Take the line containing "Check the FlipBook_01" and each line after it through the end of the data below, and return them exactly, minus any pictures.

Records from a data collection
******************************

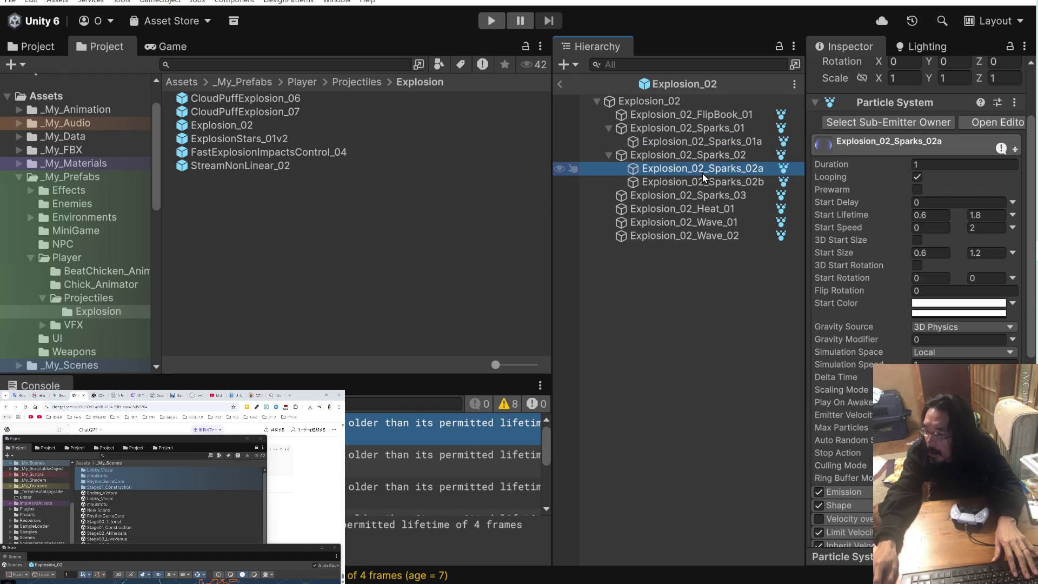
left_click(705, 182)
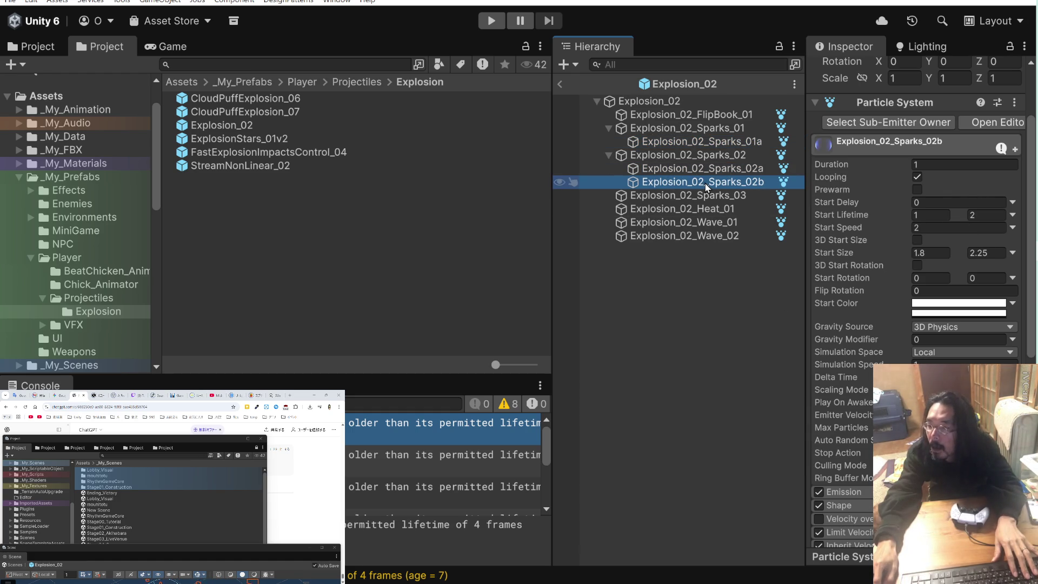
left_click(705, 158)
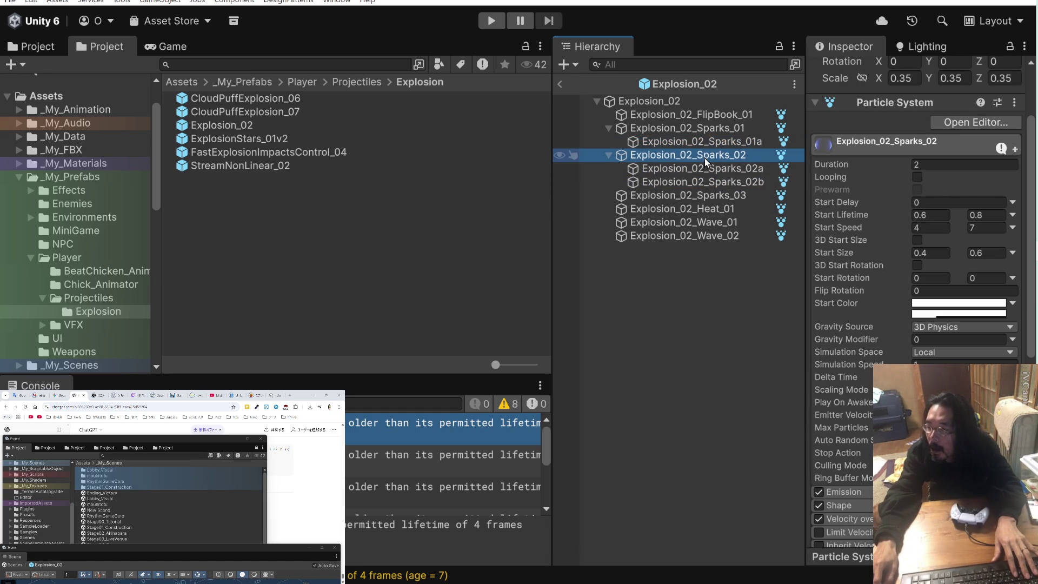
Check the FlipBook_01 and root Explosion_02 settings, then preview ExplosionStars_01v2
left_click(703, 115)
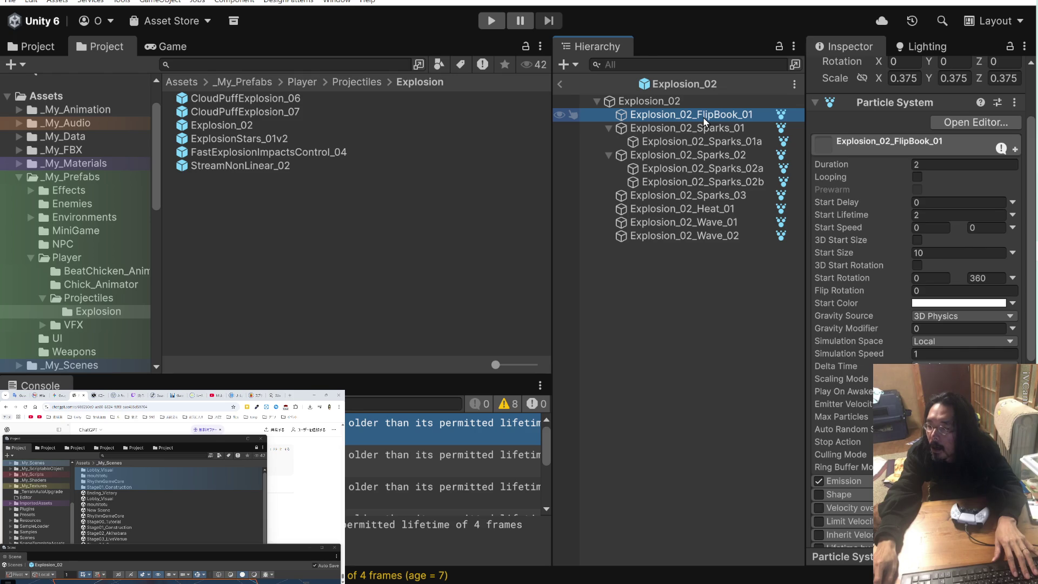
left_click(691, 102)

******************************

Written answer ->
Check the FlipBook_01 and root Explosion_02 settings, then preview ExplosionStars_01v2
left_click(703, 115)
left_click(691, 102)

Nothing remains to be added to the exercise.